- _Task to carry out_:
Without any pictures, print the lines below from the one that has "33: (1194, 164, 96.09)" through the one that has "55: (746, 525, 10.73)", exactly and nothing else.

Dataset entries
★ ★ ★ ★ ★
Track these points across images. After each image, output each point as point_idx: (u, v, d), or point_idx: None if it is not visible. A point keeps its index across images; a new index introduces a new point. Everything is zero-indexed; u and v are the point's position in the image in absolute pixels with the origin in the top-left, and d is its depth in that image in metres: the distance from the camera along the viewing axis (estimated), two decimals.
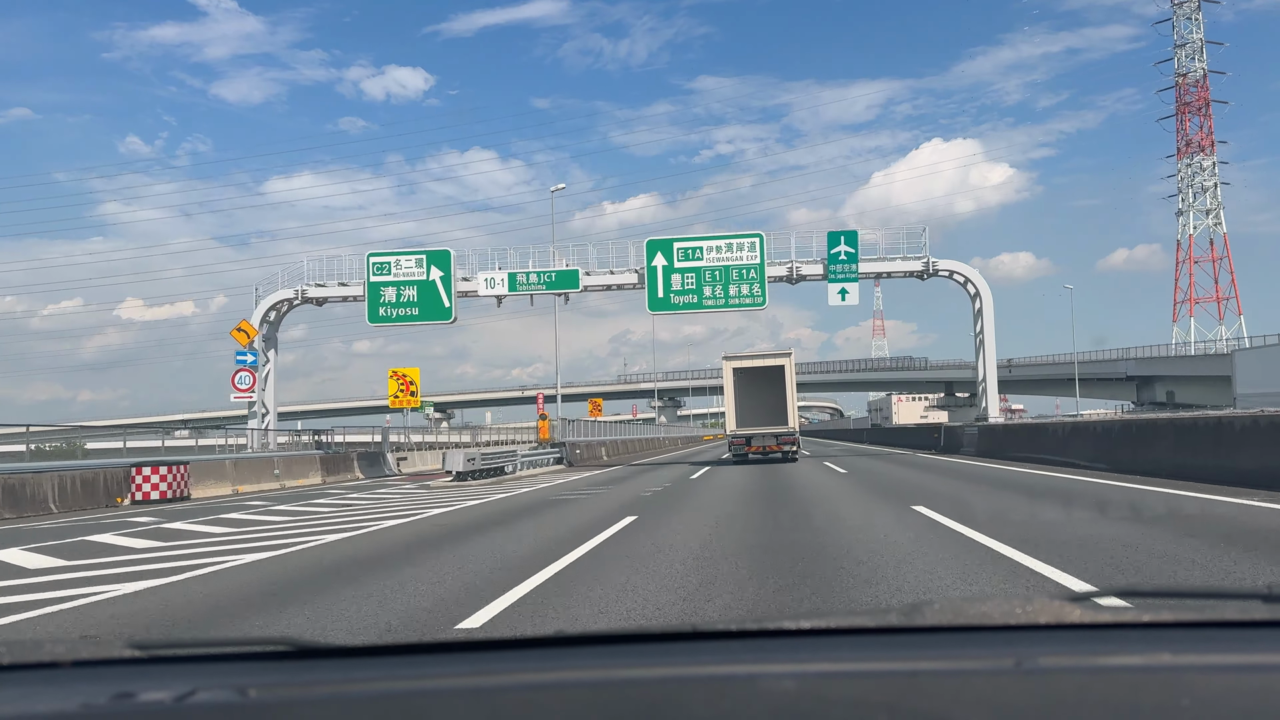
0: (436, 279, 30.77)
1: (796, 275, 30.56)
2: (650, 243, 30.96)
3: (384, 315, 30.98)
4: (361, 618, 5.79)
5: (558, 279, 30.97)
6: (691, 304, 30.27)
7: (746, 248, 30.32)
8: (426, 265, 30.96)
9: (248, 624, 5.86)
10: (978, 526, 8.80)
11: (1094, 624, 1.25)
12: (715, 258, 30.11)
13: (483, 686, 1.14)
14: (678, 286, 30.19)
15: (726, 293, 29.97)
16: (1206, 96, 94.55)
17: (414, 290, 30.88)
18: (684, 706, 1.04)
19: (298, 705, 1.12)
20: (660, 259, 30.21)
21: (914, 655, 1.19)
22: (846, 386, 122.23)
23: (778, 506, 12.81)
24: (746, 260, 30.11)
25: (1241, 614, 1.31)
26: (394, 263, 31.18)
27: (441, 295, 30.84)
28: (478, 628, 5.39)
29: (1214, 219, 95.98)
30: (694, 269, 30.10)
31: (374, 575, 7.50)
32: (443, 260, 31.26)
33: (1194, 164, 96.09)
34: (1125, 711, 0.98)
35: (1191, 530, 8.39)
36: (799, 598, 5.83)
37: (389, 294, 30.87)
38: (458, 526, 11.54)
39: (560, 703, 1.07)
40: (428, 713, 1.07)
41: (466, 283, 31.21)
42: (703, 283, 30.05)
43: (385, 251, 31.74)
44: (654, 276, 30.29)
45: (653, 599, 5.97)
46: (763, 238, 30.59)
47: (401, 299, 30.90)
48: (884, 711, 0.98)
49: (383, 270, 31.03)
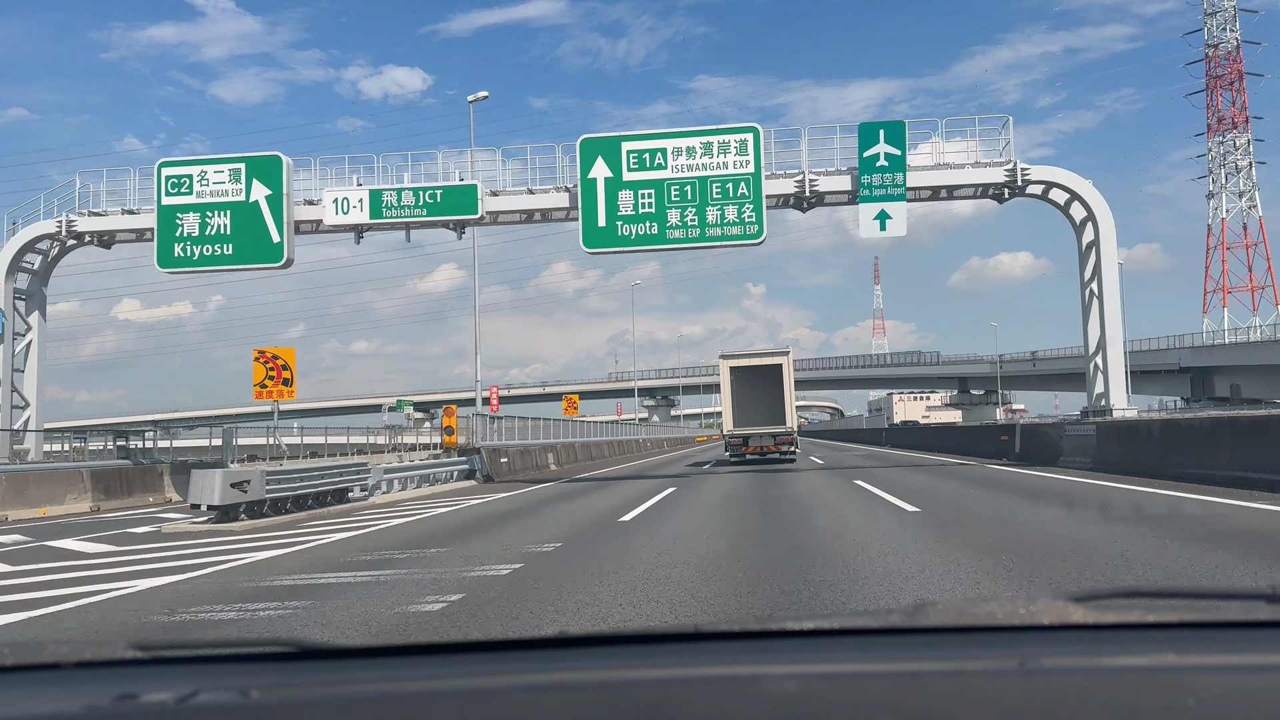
0: (261, 200, 20.74)
1: (810, 193, 20.65)
2: (586, 142, 20.54)
3: (181, 255, 20.90)
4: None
5: (445, 199, 20.63)
6: (650, 236, 20.11)
7: (734, 149, 20.19)
8: (246, 180, 20.81)
9: None
10: None
11: (1097, 624, 1.25)
12: (686, 165, 20.15)
13: (484, 687, 1.14)
14: (628, 210, 20.08)
15: (703, 218, 19.93)
16: (1239, 69, 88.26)
17: (226, 217, 20.74)
18: (686, 707, 1.04)
19: (300, 706, 1.12)
20: (602, 168, 20.24)
21: (916, 656, 1.19)
22: (851, 384, 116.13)
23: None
24: (734, 169, 20.07)
25: (1245, 614, 1.31)
26: (197, 176, 20.91)
27: (269, 224, 20.74)
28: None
29: (1248, 201, 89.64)
30: (653, 182, 20.13)
31: None
32: (270, 172, 20.85)
33: (1226, 142, 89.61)
34: (1129, 712, 0.98)
35: None
36: None
37: (189, 223, 20.79)
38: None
39: (562, 704, 1.07)
40: (429, 713, 1.07)
41: (310, 207, 21.20)
42: (666, 203, 19.99)
43: (185, 160, 21.47)
44: (592, 195, 20.16)
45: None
46: (758, 133, 20.37)
47: (209, 231, 20.74)
48: (886, 712, 0.98)
49: (180, 188, 20.84)
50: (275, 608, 6.62)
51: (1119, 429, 18.40)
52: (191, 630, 6.00)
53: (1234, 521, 9.23)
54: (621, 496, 16.37)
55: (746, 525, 10.73)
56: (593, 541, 9.76)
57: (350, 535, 11.57)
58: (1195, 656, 1.13)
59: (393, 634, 5.70)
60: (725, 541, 9.13)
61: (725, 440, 27.96)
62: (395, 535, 11.43)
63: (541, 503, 16.13)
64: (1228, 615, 1.32)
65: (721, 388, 28.33)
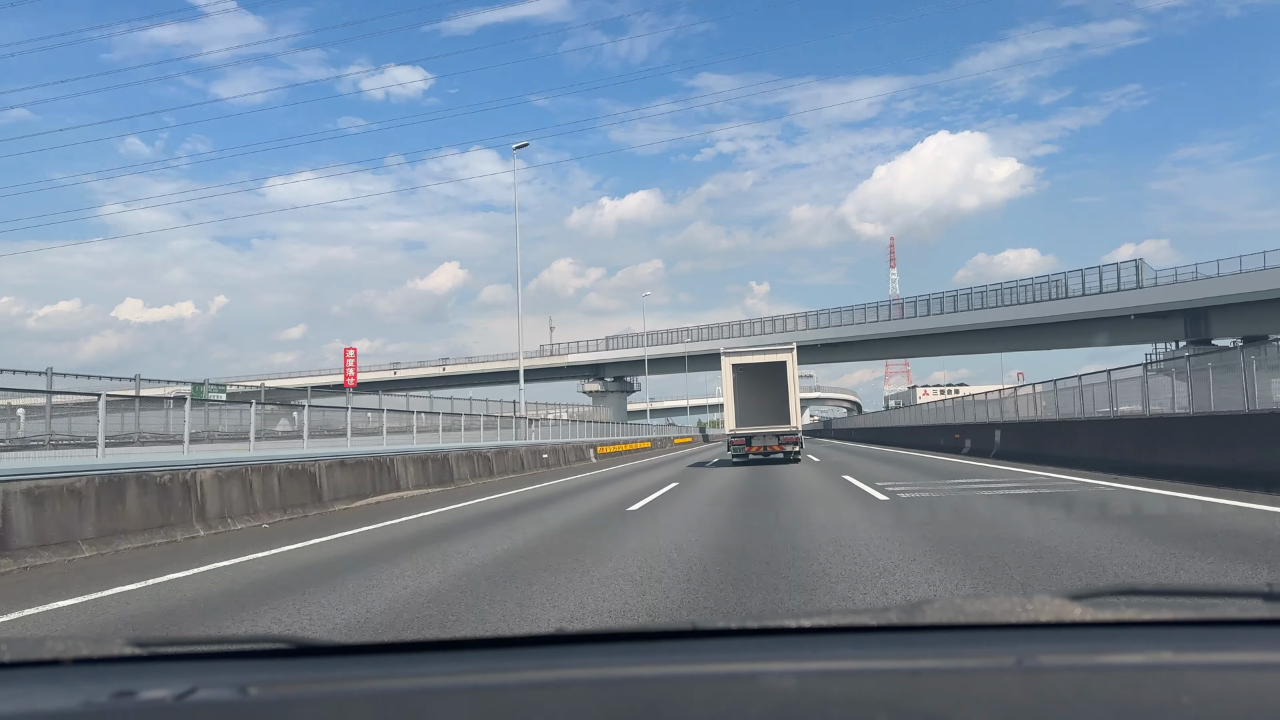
0: None
1: None
2: None
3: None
4: None
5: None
6: None
7: None
8: None
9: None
10: None
11: (1095, 622, 1.25)
12: None
13: (482, 684, 1.15)
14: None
15: None
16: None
17: None
18: (683, 705, 1.04)
19: (298, 703, 1.12)
20: None
21: (914, 653, 1.19)
22: (940, 342, 68.72)
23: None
24: None
25: (1242, 612, 1.32)
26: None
27: None
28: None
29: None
30: None
31: None
32: None
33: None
34: (1126, 710, 0.98)
35: None
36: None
37: None
38: None
39: (560, 701, 1.07)
40: (428, 711, 1.07)
41: None
42: None
43: None
44: None
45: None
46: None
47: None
48: (884, 710, 0.98)
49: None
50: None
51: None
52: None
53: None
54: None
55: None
56: None
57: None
58: (1192, 654, 1.13)
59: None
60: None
61: (728, 440, 27.66)
62: None
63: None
64: (1225, 613, 1.33)
65: (723, 386, 27.86)
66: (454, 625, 5.55)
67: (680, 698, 1.06)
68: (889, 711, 0.97)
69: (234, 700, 1.11)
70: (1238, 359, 14.87)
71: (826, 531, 9.27)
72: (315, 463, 15.26)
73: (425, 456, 20.43)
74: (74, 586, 7.62)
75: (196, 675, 1.19)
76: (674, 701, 1.05)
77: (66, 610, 6.69)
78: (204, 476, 12.07)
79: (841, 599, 5.86)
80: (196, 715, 1.09)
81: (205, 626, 5.89)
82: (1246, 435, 13.26)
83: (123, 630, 6.01)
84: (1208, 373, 16.28)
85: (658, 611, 5.75)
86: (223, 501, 12.35)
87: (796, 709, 1.00)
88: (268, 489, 13.51)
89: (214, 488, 12.23)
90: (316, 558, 9.10)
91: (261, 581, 7.65)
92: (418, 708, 1.07)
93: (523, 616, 5.70)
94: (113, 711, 1.09)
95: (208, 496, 12.05)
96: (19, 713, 1.07)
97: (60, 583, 7.88)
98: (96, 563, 9.26)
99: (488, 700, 1.09)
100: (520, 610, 5.89)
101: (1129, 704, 1.00)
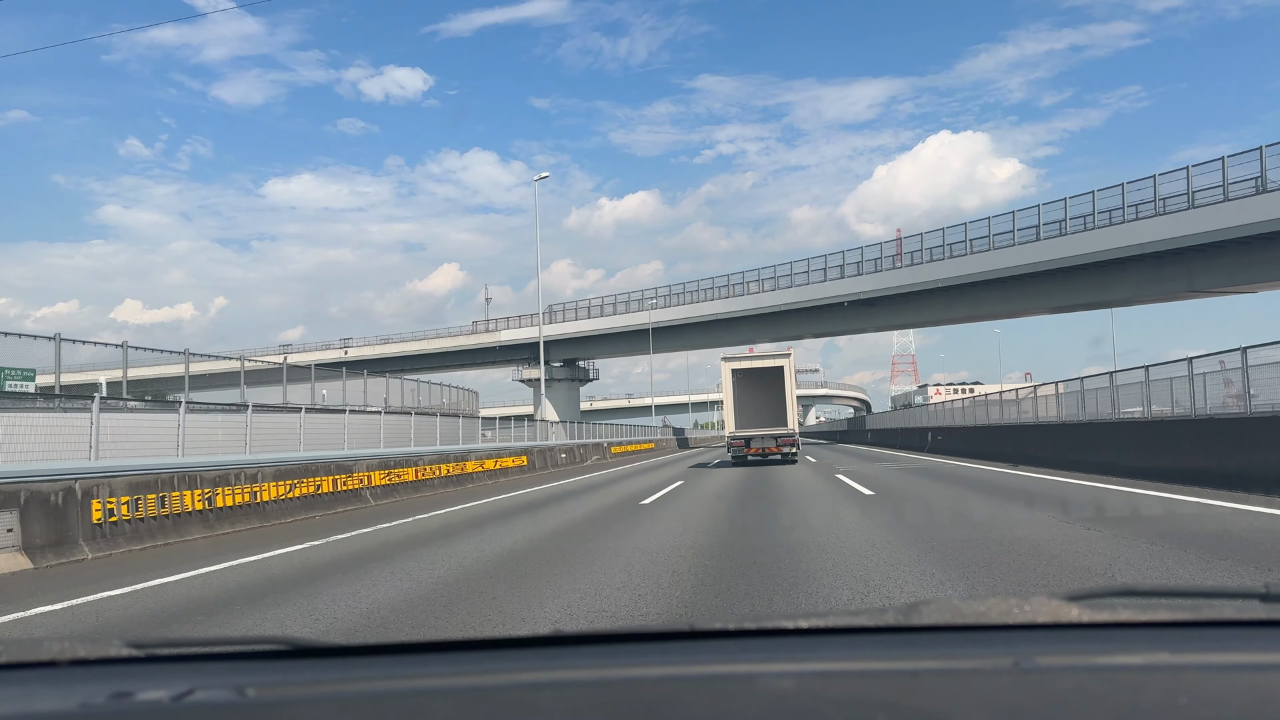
0: None
1: None
2: None
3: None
4: None
5: None
6: None
7: None
8: None
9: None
10: None
11: (1092, 623, 1.25)
12: None
13: (480, 685, 1.15)
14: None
15: None
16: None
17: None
18: (682, 706, 1.04)
19: (296, 704, 1.12)
20: None
21: (912, 655, 1.19)
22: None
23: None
24: None
25: (1239, 613, 1.32)
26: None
27: None
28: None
29: None
30: None
31: None
32: None
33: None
34: (1123, 710, 0.98)
35: None
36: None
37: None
38: None
39: (558, 702, 1.07)
40: (426, 712, 1.07)
41: None
42: None
43: None
44: None
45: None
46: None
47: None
48: (882, 710, 0.98)
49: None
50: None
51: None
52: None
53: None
54: None
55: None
56: None
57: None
58: (1190, 655, 1.13)
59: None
60: None
61: (727, 442, 28.45)
62: None
63: None
64: (1222, 614, 1.33)
65: (723, 390, 28.69)
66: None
67: (678, 699, 1.06)
68: (887, 712, 0.97)
69: (231, 701, 1.11)
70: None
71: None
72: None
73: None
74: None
75: (194, 676, 1.18)
76: (672, 702, 1.05)
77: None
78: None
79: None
80: (194, 716, 1.08)
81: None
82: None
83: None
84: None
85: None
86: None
87: (795, 710, 1.00)
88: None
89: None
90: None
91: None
92: (416, 709, 1.07)
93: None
94: (110, 713, 1.09)
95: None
96: (17, 714, 1.07)
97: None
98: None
99: (486, 701, 1.09)
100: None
101: (1127, 705, 1.00)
★ ★ ★ ★ ★
- _Expected answer_:
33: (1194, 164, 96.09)
34: (1125, 711, 0.98)
35: (1191, 530, 8.39)
36: (799, 598, 5.83)
37: (389, 294, 30.87)
38: (458, 526, 11.54)
39: (560, 703, 1.07)
40: (428, 713, 1.07)
41: (466, 283, 31.21)
42: (703, 283, 30.05)
43: (385, 251, 31.74)
44: (654, 276, 30.29)
45: (653, 599, 5.97)
46: (763, 238, 30.59)
47: (401, 299, 30.90)
48: (884, 711, 0.98)
49: (383, 270, 31.03)
0: (261, 200, 20.74)
1: (810, 193, 20.65)
2: (586, 142, 20.54)
3: (181, 255, 20.90)
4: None
5: (445, 199, 20.63)
6: (650, 236, 20.11)
7: (734, 149, 20.19)
8: (246, 180, 20.81)
9: None
10: None
11: (1097, 624, 1.25)
12: (686, 165, 20.15)
13: (484, 687, 1.14)
14: (628, 210, 20.08)
15: (703, 218, 19.93)
16: (1239, 69, 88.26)
17: (226, 217, 20.74)
18: (686, 707, 1.04)
19: (300, 706, 1.12)
20: (602, 168, 20.24)
21: (916, 656, 1.19)
22: (851, 384, 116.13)
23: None
24: (734, 169, 20.07)
25: (1245, 614, 1.31)
26: (197, 176, 20.91)
27: (269, 224, 20.74)
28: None
29: (1248, 201, 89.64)
30: (653, 182, 20.13)
31: None
32: (270, 172, 20.85)
33: (1226, 142, 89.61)
34: (1129, 712, 0.98)
35: None
36: None
37: (189, 223, 20.79)
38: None
39: (562, 704, 1.07)
40: (429, 713, 1.07)
41: (310, 207, 21.20)
42: (666, 203, 19.99)
43: (185, 160, 21.47)
44: (592, 195, 20.16)
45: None
46: (758, 133, 20.37)
47: (209, 231, 20.74)
48: (886, 712, 0.98)
49: (180, 188, 20.84)
50: (275, 608, 6.62)
51: (1119, 429, 18.40)
52: (191, 630, 6.00)
53: (1234, 521, 9.23)
54: (621, 496, 16.37)
55: (746, 525, 10.73)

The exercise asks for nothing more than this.